1 sembra interessante. poi fa piacere trovare un po' di fantascienza spagnola.

» postato da Piscu alle 09:13 del 04-05-2011

2 Acquisto molto probabile. Daltronde l'estate non è poi cosi' lontana.. ;-)

» postato da Franius alle 11:30 del 04-05-2011

3 "L'autore si pone anche la domanda: cosa succede se si cambia la Storia?" innovativa questione... :-( Certo che il fascino di posizionare nell'Inghilterra della rivoluzione industriale (meccanica e "rozza") un trampolino verso il moderno e la fantascienza, piace assai a molti.

» postato da Naismith alle 14:43 del 04-05-2011

4 Bah chi ha visto Lost ricorderà sicuramente la scena in cui lo scienziato Faraday spiega a Sawyer che NON si può cambiare il passato... In quanto il Tempo si sviluppa su una linea continua che ha un'unica direzione... Qualsiasi azione atta a scombussolare gli eventi dislocati su detta linea sarebbe inutile. "E' possibile, tornando indietro nel tempo, modificare ciò che, dal punto di vista di chi viaggia all'indietro, è già accaduto?
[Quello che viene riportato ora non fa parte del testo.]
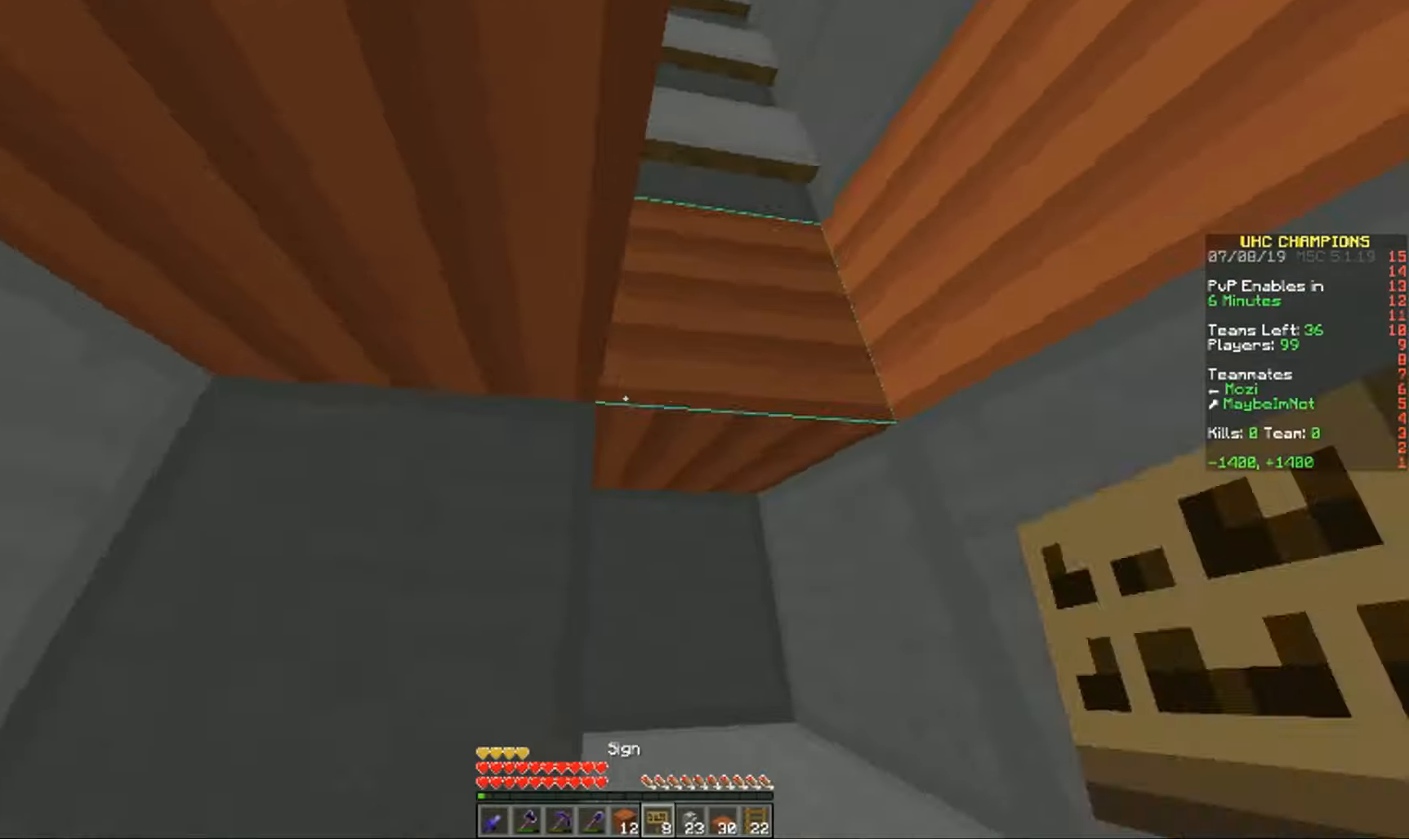
Gameplay with keyboard and mouse; each line is a JSON object with the keys and mouse buttons held at the frame after it. "events" lists presses ("down") and releases ("up") of "a", "d", "s", "w", "mouse_left" and "mouse_right" between this image and that frame as [ms after this image, input, new state], when the widget could be followed in between. "mouse_left", "mouse_right" = the "left", "right" buttons of the "mouse" list. No other keys are recorded. Fast repeated clicks can show as one long hold. Mouse movement is not recorded.
{"keys": [], "mouse": [], "events": [[50, "mouse_right", "down"], [50, "s", "down"], [84, "mouse_right", "up"], [167, "s", "up"], [251, "s", "down"], [284, "s", "up"]]}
La risposta generale è abbastanza semplice: no. Quand'anche si potesse tornare indietro nel tempo, non si potrebbe cambiare il passato. Perché? Semplicemente perché il passato è già accaduto. Ciò che è stato è stato. Non è possibile, in altri termini, anche tornado indietro nel tempo, far non essere ciò che è già stato."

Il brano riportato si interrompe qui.